TASK STATEMENT
Please restate the data that follows word for word, with the pictures left out.

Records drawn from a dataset
┄┄┄┄┄┄┄┄┄┄

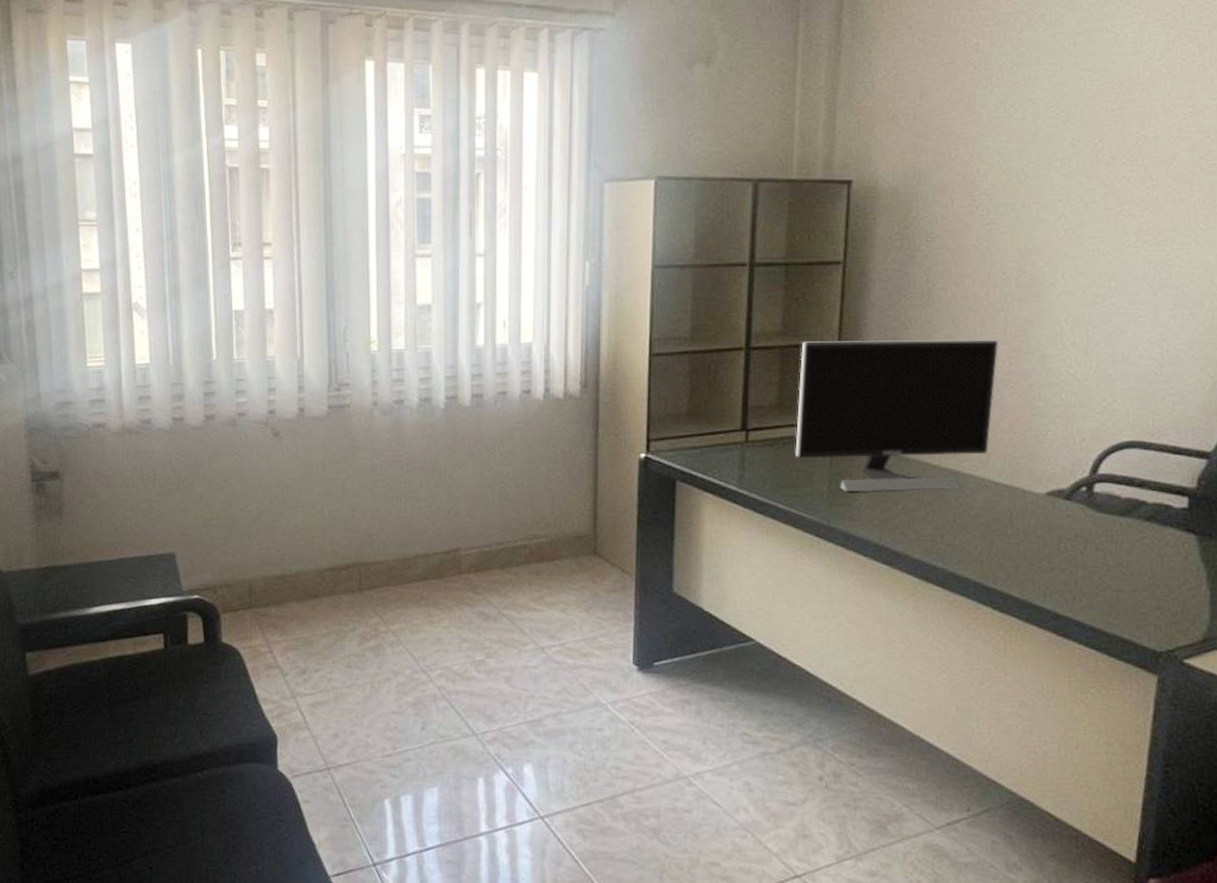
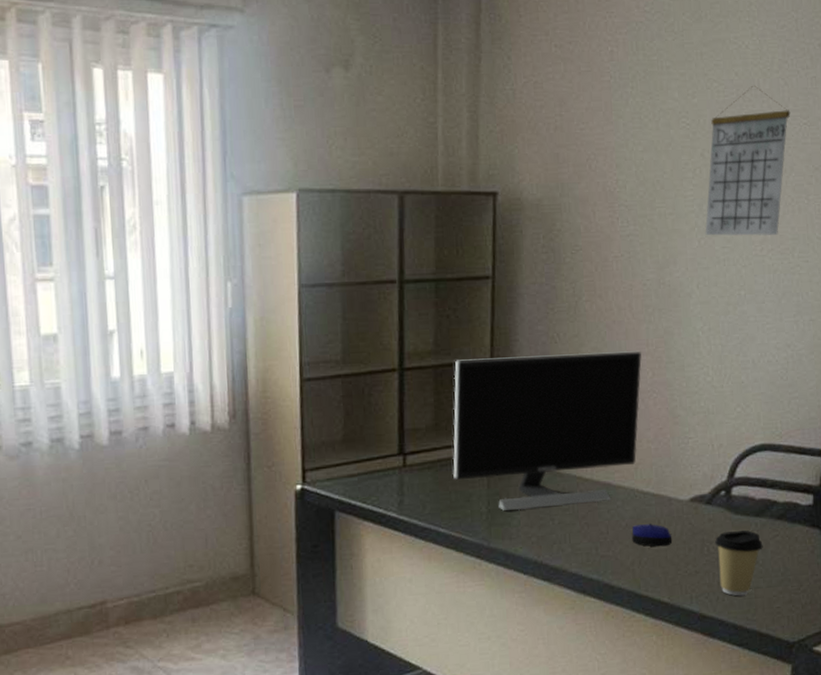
computer mouse: none [981,514,1026,540] -> present [632,523,673,547]
calendar: none [1072,73,1174,227] -> present [705,85,791,237]
coffee cup: none [1073,530,1128,598] -> present [715,530,763,596]

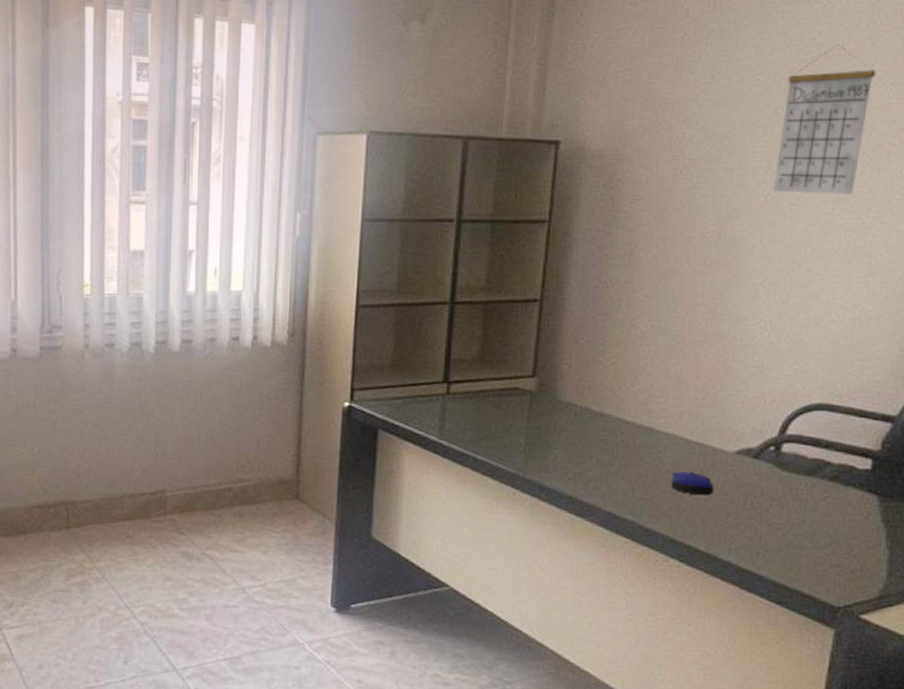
monitor: present [452,351,642,511] -> none [495,297,695,446]
coffee cup: present [715,530,763,596] -> none [760,488,812,554]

┄┄┄┄┄┄┄┄┄┄

EXERCISE RESPONSE
computer mouse: none [981,514,1026,540] -> present [632,523,673,547]
calendar: none [1072,73,1174,227] -> present [705,85,791,237]
coffee cup: none [1073,530,1128,598] -> present [715,530,763,596]

monitor: present [452,351,642,511] -> none [495,297,695,446]
coffee cup: present [715,530,763,596] -> none [760,488,812,554]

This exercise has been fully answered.